Joseph Parker represents a strange anomaly within a professional boxing culture wherein bluster and bombast has descended to somewhere between the kerb and the gutter. Not from him the torrent of foul-mouthed braggadocio and abuse that has become the norm from the Versace and Gucci-clad denizens who now colonise the sport. Here instead is a quiet gentleman who prefers, as the well worn cliche has it, to do his own fighting in the ring.

Under the tutelage of another gentleman of the game — coach and former world champion himself, Andy Lee — Parker has been reborn to the point of now starting to fulfil the potential he was labelled with when he first came on the international scene from his native New Zealand back in 2017. Since losing by KO to England’s Joe Joyce in 2022, he has now fought five times in an undefeated run that is as impressive as his level of activity. Basing himself in Morecambe, Lancashire at Tyson Fury’s gym, the 32-year-old is living proof that in boxing, as in life, redemption is a sweet thing indeed.

The main event in Riyadh pitched the enigma that is Anthony Joshua against a literal man mountain in the personage of Camaroon’s Francis Ngannou, who in his first ever foray into the squared circle last October against the above-mentioned Fury, did enough to win in the eyes of many.

That fight also took place in Riyadh and back again he came to prove to a boxing fraternity which views the MMA octagon, where Ngannou made his bones, as tantamount to the child of a lesser god. The key question where he was concerned was if his success against Tyson Fury in October was the product of luck, Fury taking him too lightly, or his preternatural boxing skills and ability.

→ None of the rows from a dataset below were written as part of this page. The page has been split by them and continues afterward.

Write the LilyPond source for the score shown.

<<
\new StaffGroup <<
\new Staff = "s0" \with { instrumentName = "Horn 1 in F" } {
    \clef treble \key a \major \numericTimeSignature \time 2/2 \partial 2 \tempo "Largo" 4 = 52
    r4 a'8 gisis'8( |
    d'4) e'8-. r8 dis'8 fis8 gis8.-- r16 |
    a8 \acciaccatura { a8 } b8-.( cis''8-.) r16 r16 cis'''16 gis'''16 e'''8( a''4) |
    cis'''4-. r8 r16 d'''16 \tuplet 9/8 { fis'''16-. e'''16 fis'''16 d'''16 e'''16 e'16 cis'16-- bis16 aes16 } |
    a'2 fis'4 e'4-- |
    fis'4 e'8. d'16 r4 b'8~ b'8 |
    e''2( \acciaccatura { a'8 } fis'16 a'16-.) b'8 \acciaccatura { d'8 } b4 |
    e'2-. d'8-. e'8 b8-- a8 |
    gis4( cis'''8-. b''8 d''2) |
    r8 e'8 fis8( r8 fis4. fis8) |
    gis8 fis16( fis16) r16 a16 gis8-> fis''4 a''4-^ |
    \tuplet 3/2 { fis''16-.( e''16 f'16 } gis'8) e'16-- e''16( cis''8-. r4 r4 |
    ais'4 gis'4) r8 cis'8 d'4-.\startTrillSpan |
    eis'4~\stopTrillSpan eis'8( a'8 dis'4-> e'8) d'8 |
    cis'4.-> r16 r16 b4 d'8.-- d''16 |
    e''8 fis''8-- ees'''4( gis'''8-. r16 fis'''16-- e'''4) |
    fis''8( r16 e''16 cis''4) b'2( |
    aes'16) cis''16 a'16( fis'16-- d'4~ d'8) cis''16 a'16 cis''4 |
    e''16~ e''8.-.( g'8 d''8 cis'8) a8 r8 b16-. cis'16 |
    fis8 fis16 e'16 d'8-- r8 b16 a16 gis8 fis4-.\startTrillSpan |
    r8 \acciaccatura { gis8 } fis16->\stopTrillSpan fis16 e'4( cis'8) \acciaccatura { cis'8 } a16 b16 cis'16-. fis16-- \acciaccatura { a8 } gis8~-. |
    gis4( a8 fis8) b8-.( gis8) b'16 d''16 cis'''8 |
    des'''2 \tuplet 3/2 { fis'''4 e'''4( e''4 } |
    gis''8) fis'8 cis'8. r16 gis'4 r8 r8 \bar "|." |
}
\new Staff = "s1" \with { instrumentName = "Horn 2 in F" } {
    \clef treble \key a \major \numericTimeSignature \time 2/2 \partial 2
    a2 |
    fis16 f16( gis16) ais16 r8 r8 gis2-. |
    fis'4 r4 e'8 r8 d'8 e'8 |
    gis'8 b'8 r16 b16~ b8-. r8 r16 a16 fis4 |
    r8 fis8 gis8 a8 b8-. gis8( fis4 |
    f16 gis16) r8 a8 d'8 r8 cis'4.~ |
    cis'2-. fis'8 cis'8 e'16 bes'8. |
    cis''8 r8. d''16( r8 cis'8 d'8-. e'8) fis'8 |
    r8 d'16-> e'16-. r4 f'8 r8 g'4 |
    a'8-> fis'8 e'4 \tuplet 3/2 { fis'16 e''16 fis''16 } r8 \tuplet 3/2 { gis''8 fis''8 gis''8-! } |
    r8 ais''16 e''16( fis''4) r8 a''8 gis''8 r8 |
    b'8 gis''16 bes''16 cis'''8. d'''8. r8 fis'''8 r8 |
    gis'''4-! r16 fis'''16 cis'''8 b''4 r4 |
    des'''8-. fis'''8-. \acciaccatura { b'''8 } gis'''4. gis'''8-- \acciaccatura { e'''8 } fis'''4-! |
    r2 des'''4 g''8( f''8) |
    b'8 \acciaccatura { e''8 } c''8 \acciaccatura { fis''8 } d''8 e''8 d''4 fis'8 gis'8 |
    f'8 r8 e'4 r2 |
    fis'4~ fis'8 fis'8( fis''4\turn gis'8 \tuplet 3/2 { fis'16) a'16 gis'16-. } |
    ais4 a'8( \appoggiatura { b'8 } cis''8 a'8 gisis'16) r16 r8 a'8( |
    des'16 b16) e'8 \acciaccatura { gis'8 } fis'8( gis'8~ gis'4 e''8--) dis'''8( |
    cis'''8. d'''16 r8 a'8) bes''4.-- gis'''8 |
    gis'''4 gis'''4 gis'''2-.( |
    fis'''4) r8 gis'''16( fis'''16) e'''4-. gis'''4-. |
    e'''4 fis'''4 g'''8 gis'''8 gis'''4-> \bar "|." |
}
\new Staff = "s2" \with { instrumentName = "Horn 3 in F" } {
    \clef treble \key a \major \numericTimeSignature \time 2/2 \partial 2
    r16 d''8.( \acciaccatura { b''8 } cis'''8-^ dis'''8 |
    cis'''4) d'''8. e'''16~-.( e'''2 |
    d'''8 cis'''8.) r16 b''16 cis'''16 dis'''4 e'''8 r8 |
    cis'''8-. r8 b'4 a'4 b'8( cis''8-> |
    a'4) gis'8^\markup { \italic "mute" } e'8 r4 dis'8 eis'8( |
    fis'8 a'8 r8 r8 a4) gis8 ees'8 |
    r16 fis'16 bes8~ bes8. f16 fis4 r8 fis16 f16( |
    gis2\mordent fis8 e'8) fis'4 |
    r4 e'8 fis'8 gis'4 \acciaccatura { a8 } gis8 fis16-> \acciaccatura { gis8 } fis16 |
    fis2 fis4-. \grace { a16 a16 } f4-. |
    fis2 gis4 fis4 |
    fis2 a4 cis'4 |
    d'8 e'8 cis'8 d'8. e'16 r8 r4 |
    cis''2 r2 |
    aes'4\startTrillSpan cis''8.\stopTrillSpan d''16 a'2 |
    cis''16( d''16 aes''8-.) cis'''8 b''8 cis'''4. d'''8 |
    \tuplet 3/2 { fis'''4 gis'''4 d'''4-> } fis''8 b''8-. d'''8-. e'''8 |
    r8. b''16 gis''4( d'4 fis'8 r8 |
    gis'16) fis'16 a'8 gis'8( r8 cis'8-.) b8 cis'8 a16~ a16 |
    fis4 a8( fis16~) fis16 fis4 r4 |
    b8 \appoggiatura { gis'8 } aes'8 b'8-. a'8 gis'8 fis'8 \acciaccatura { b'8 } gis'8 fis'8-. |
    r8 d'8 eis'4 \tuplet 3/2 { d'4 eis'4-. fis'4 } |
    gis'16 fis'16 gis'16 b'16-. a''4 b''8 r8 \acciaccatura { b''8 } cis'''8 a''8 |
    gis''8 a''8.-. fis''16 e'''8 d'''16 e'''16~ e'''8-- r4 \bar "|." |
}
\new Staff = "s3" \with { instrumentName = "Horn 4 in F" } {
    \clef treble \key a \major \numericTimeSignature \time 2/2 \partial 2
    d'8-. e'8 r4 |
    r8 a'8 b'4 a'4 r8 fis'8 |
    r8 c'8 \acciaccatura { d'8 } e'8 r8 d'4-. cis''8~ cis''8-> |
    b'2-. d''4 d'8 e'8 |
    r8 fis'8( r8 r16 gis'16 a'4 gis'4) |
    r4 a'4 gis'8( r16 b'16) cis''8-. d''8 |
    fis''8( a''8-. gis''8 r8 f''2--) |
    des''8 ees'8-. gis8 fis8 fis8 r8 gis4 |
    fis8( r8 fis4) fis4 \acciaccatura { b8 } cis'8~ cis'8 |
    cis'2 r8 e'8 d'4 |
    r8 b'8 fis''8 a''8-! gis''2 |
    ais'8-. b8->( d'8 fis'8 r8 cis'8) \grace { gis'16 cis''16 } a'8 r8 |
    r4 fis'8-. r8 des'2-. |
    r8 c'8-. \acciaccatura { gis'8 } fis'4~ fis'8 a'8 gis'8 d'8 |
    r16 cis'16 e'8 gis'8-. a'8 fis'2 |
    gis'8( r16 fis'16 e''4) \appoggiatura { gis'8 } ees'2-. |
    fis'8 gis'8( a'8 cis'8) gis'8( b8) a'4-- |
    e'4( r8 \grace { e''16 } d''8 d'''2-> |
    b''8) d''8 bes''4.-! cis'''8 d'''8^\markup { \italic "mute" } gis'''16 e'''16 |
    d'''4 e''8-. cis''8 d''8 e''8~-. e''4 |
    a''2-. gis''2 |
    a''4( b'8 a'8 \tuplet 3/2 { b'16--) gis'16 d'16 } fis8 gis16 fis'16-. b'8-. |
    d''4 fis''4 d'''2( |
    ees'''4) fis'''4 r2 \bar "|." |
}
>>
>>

For Britain’s AJ, fighting Ngannou was the very definition of a lose-lose proposition. As a veteran top-flight heavyweight and former Olympic champion, losing to a rank novice carried with it the guarantee of severe reputational harm. It was therefore to the giant Londoner’s credit that he’d opted to take on this particular challenge, having previously despatched Otto Wallin in the kingdom at the same event last October where Fury almost came unstuck against the big Cameroonian.

This was AJ’s second outing under coach Ben Davison and it proved his best. He didn’t just defeat Ngannou, he rolled over him with ease. Two rounds is all it took before, having already dropped his opponent twice, AJ instantly put him to sleep with a thunderous right hand.

Having gone through a prolonged period of fighting like a man cowering behind his own couch, Anthony Joshua is once again riding high. The link-up with Davison has paid off when it comes to getting his fighting mojo back, and once again the boxing public is tantalised at the prospect of a high noon showdown between Joshua and arch rival Tyson Fury for the keys to the boxing kingdom.

This being said, Francis Ngannou learned the painful lesson that you can’t just take up boxing and start at the top level. It wasn’t only that Joshua came at him like man on a mission, it was also that the Cameroonian is a rank novice in a game in which to be such and step out of line is to invite your own demise. MMA and boxing are two entirely different sports. The punch mechanics, feet placement, and hand positioning belong on different planets. With this in mind, surely now it is time for these crossover fights to end before somebody gets seriously hurt.

Of the many former champions drawn over to Riyadh for the event, Mike Tyson stirred the controversy pot with the announcement that he’d agreed to face the by now tiresome YouTuber Jake Paul later this year in Dallas, Texas.

Tyson has reinvented himself from the Iron Mike human wrecking ball of old into an ambassador for the supposed virtues of cannabis. However this writer detected no intoxication in his eyes or in his voice when discussing his future clash with a much younger man in Paul, who is now so delusional he needs urgent help.

Money talks, of course it does, but when it comes to the supposed noble art ruination beckons on its current trajectory of unbridled greed and opportunism. You can only shear a sheep so much until it starts to bleed. And when it comes to the sport of boxing, this point has never been closer to being reached with respect to fleecing the fans.